DESCRIPTION OF THE TASK: Change "chart" to "graph" in the lines from the start of the records through the line with "True or false: PMS_P1", and give these lines again with everything else left unchanged.

────────────────────

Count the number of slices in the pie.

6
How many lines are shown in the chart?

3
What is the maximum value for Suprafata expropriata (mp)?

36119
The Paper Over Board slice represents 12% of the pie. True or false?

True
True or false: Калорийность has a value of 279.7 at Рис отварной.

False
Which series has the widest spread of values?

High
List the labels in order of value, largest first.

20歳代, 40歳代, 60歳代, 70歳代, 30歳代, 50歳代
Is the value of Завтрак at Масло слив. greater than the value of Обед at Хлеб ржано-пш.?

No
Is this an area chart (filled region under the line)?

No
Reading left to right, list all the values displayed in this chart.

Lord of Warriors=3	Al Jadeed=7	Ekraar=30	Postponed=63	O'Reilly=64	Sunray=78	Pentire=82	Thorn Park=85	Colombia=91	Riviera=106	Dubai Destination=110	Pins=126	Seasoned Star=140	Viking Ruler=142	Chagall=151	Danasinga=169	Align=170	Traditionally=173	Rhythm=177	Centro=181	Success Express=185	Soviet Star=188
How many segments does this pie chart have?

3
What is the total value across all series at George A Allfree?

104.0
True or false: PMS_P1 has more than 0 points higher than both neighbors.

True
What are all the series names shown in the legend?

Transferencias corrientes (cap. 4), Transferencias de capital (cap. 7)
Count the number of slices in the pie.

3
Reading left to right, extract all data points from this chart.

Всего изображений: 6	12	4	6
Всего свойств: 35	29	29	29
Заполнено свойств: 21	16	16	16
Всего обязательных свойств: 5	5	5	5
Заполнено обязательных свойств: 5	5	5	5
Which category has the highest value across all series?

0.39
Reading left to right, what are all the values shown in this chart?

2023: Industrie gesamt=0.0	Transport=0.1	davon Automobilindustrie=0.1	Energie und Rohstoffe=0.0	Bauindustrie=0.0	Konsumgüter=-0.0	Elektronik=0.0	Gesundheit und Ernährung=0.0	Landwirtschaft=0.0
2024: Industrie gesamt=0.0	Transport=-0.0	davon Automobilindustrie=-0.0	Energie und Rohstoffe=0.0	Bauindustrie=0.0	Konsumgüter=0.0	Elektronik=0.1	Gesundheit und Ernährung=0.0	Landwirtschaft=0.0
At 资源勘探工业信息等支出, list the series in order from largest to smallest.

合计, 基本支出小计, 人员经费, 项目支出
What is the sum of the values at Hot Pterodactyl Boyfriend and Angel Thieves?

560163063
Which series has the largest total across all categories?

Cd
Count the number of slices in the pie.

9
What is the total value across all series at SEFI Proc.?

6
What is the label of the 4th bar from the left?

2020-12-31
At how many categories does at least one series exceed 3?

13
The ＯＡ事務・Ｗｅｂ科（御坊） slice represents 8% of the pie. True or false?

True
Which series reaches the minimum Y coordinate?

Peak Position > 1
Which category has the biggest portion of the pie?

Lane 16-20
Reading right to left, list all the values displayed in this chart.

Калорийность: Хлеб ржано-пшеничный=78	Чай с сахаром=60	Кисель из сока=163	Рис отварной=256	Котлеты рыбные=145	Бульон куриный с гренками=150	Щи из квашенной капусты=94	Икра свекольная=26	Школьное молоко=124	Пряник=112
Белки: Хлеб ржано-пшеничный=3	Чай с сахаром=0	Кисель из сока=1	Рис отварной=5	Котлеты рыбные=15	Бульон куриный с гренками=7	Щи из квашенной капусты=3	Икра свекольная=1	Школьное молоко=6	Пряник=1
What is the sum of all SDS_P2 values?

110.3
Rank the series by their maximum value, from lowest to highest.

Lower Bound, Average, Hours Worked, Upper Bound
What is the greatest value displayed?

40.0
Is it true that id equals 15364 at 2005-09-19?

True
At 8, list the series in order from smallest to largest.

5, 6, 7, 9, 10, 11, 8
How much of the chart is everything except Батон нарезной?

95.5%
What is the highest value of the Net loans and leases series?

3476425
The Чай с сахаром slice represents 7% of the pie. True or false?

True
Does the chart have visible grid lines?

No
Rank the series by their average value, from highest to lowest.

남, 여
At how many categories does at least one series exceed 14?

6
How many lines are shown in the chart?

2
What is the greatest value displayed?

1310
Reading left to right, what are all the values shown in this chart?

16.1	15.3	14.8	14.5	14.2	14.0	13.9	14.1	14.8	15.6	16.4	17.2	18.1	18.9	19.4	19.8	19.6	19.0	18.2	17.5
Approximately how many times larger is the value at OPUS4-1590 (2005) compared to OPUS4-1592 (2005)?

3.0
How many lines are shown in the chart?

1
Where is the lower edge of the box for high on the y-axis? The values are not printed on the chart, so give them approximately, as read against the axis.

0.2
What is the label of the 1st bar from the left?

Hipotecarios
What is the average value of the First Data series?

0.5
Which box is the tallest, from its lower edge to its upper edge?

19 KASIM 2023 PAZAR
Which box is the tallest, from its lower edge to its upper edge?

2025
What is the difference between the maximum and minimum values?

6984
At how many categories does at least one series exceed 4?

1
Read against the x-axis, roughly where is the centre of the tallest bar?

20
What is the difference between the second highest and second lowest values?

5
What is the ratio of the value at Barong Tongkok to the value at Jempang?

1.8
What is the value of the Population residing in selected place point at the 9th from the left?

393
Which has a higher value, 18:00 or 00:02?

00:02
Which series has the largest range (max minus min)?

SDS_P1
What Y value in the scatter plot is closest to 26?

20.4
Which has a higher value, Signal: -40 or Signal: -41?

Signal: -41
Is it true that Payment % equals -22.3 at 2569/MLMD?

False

────────────────────

RESPONSE:
Count the number of slices in the pie.

6
How many lines are shown in the graph?

3
What is the maximum value for Suprafata expropriata (mp)?

36119
The Paper Over Board slice represents 12% of the pie. True or false?

True
True or false: Калорийность has a value of 279.7 at Рис отварной.

False
Which series has the widest spread of values?

High
List the labels in order of value, largest first.

20歳代, 40歳代, 60歳代, 70歳代, 30歳代, 50歳代
Is the value of Завтрак at Масло слив. greater than the value of Обед at Хлеб ржано-пш.?

No
Is this an area graph (filled region under the line)?

No
Reading left to right, list all the values displayed in this graph.

Lord of Warriors=3	Al Jadeed=7	Ekraar=30	Postponed=63	O'Reilly=64	Sunray=78	Pentire=82	Thorn Park=85	Colombia=91	Riviera=106	Dubai Destination=110	Pins=126	Seasoned Star=140	Viking Ruler=142	Chagall=151	Danasinga=169	Align=170	Traditionally=173	Rhythm=177	Centro=181	Success Express=185	Soviet Star=188
How many segments does this pie graph have?

3
What is the total value across all series at George A Allfree?

104.0
True or false: PMS_P1 has more than 0 points higher than both neighbors.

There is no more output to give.